La guerre vint; et, dans les premiers jours de décembre, les Prussiens pénétrèrent à Cormeil.
Je me rappelle cela comme d'hier. Il gelait à fendre les pierres; et j'étais étendu moi-même dans un fauteuil, immobilisé par la goutte, quand j'entendis le battement lourd et rythmé de leurs pas. De ma fenêtre, je les vis passer.
Ils défilaient interminablement, tous pareils, avec ce mouvement de pantins qui leur est particulier. Puis les chefs distribuèrent leurs hommes aux habitants. J'en eus dix-sept. La voisine, la folle, en avait douze, dont un commandant, vrai soudard, violent, bourru.
Pendant, les premiers jours tout se passa normalement. On avait dit à l'officier d'à côté que la dame était malade; et il ne s'en inquiéta guère. Mais bientôt cette femme qu'on ne voyait jamais l'irrita. Il s'informa de la maladie; on répondit que son hôtesse était couchée depuis quinze ans par suite d'un violent chagrin. Il n'en crut rien sans doute, et s'imagina que la pauvre insensée ne quittait pas son lit par fierté, pour ne pas voir les Prussiens, et ne leur point parler, et ne les point frôler.
Il exigea qu'elle le reçût; on le fit entrer dans sa chambre. Il demanda, d'un ton brusque.
- Je vous prierai, matame, de fous lever et de tescentre pour qu'on fous foie.
Elle tourna vers lui ses yeux vagues, ses yeux vides, et ne répondit pas.
Il reprit:
- Che ne tolérerai bas d'insolence. Si fous ne fous levez bas de ponne volonté, che trouverai pien un moyen de fous faire bromener tout seule.
Elle ne fit pas un geste, toujours immobile comme si elle ne l'eût pas vu.

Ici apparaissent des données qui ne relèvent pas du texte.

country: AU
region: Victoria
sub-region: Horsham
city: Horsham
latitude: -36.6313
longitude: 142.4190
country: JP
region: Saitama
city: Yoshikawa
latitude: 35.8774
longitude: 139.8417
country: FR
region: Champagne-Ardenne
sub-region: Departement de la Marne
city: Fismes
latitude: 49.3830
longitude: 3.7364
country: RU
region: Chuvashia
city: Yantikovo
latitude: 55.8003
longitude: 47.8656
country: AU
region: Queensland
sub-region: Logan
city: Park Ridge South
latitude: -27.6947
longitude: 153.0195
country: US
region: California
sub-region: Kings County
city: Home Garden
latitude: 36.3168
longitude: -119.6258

Il rageait, prenant ce silence calme pour une marque de mépris suprême. Et il ajouta:
- Si vous n'êtes pas tescentue temain...
Puis, il sortit.
* * * * *
Le lendemain la vieille bonne, éperdue, la voulut habiller; mais la folle se mit à hurler en se débattant. L'officier monta bien vite; et la servante, se jetant à ses genoux, cria:
- Elle ne veut pas, monsieur, elle ne veut pas. Pardonnez-lui; elle est si malheureuse.

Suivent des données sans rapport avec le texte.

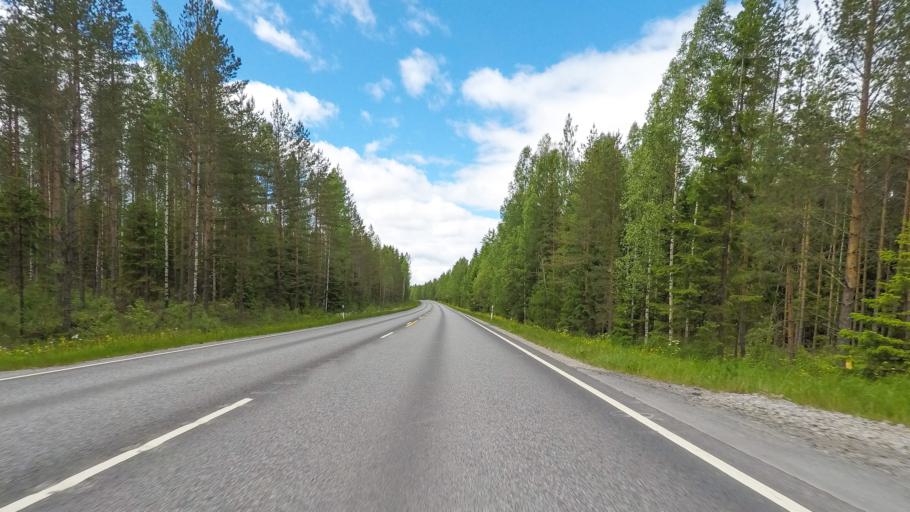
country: FI
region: Central Finland
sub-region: Jyvaeskylae
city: Toivakka
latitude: 62.2116
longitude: 26.2094
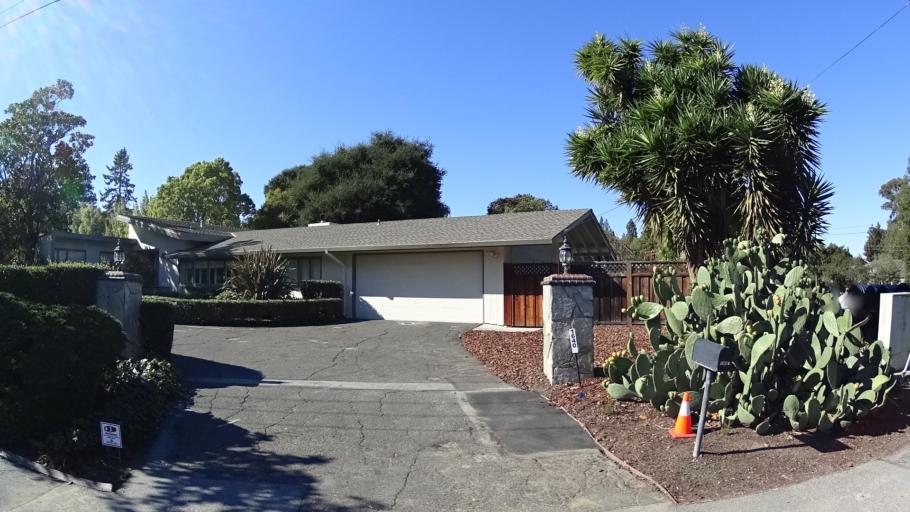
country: US
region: California
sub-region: San Mateo County
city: Burlingame
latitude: 37.5768
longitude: -122.3561
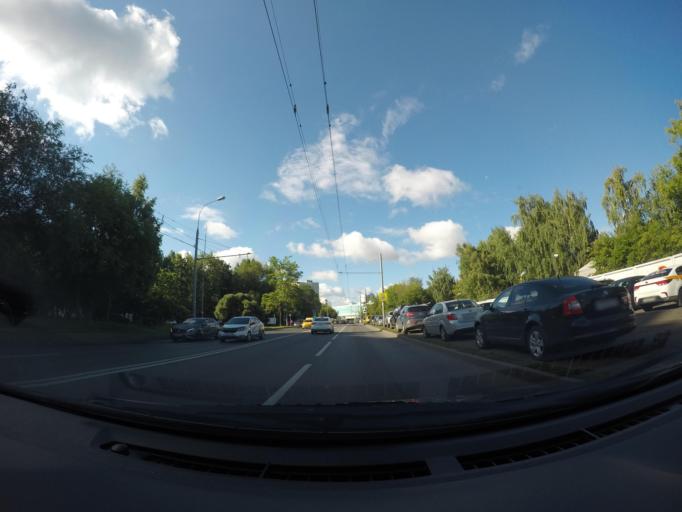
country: RU
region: Moscow
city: Khimki
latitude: 55.8667
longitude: 37.4378
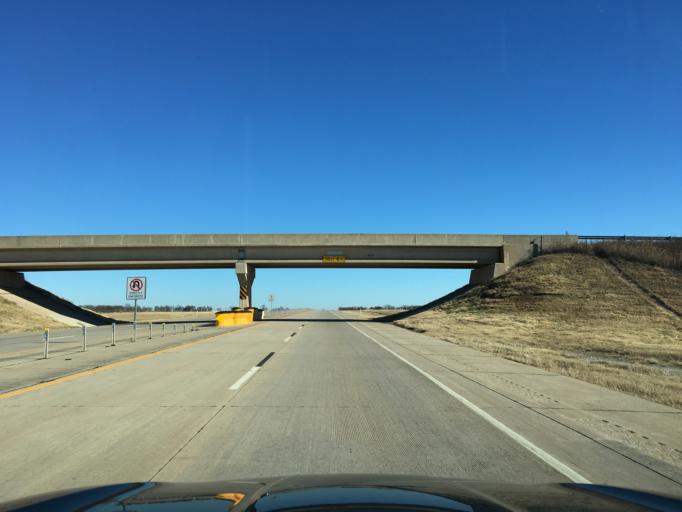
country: US
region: Oklahoma
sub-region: Payne County
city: Yale
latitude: 36.2250
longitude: -96.6607
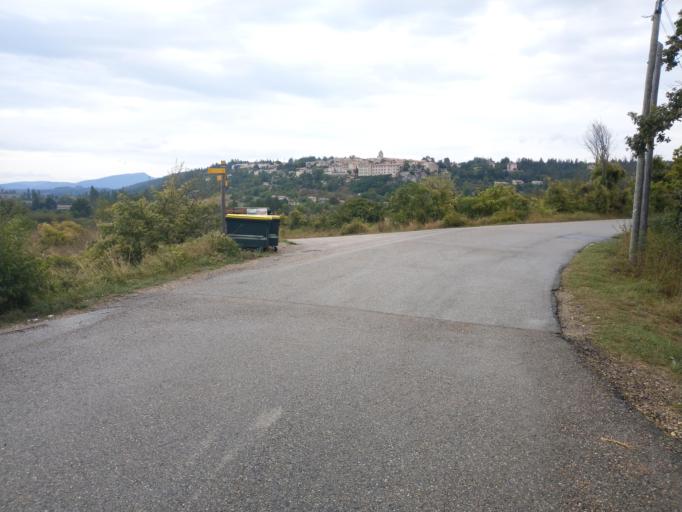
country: FR
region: Provence-Alpes-Cote d'Azur
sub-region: Departement du Vaucluse
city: Sault
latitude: 44.0866
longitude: 5.4008
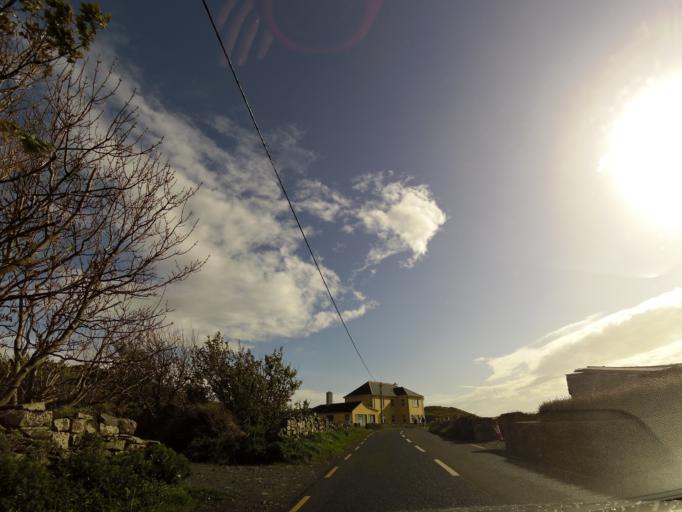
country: IE
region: Connaught
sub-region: County Galway
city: Bearna
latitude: 53.0179
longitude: -9.3721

Le soldat restait embarrassé, n'osant, malgré sa colère, la faire tirer du lit par ses hommes. Mais soudain il se mit à rire et donna des ordres en allemand.

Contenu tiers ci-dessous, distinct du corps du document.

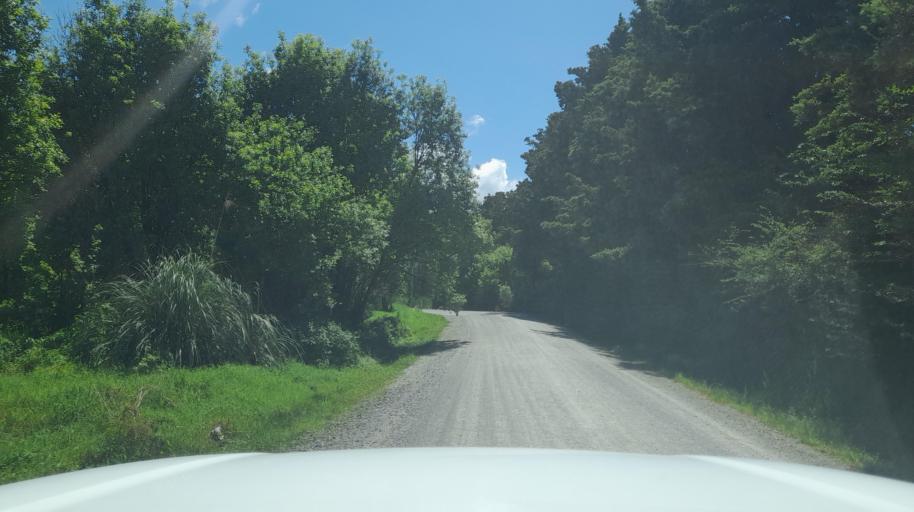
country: NZ
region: Northland
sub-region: Far North District
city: Taipa
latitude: -35.1207
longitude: 173.4063
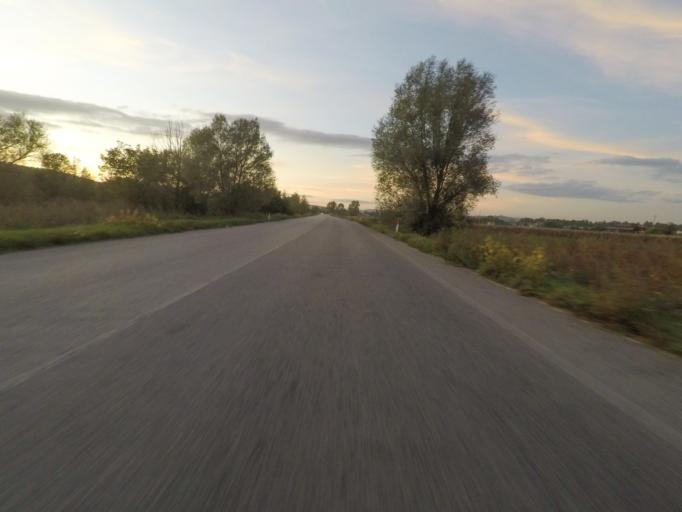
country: IT
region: Tuscany
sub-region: Provincia di Siena
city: Sinalunga
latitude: 43.2152
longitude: 11.7613
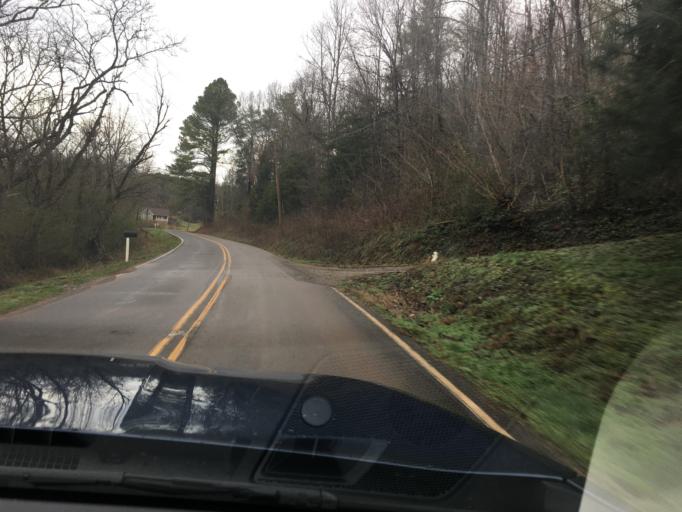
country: US
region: Tennessee
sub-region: McMinn County
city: Englewood
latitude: 35.3799
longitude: -84.4372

Et bientôt on vit sortir un détachement qui soutenait un matelas comme on porte un blessé. Dans ce lit qu'on n'avait point défait, la folle, toujours silencieuse, restait tranquille, indifférente aux événements tant qu'on la laissait couchée. Un homme par derrière portait un paquet de vêtements féminins.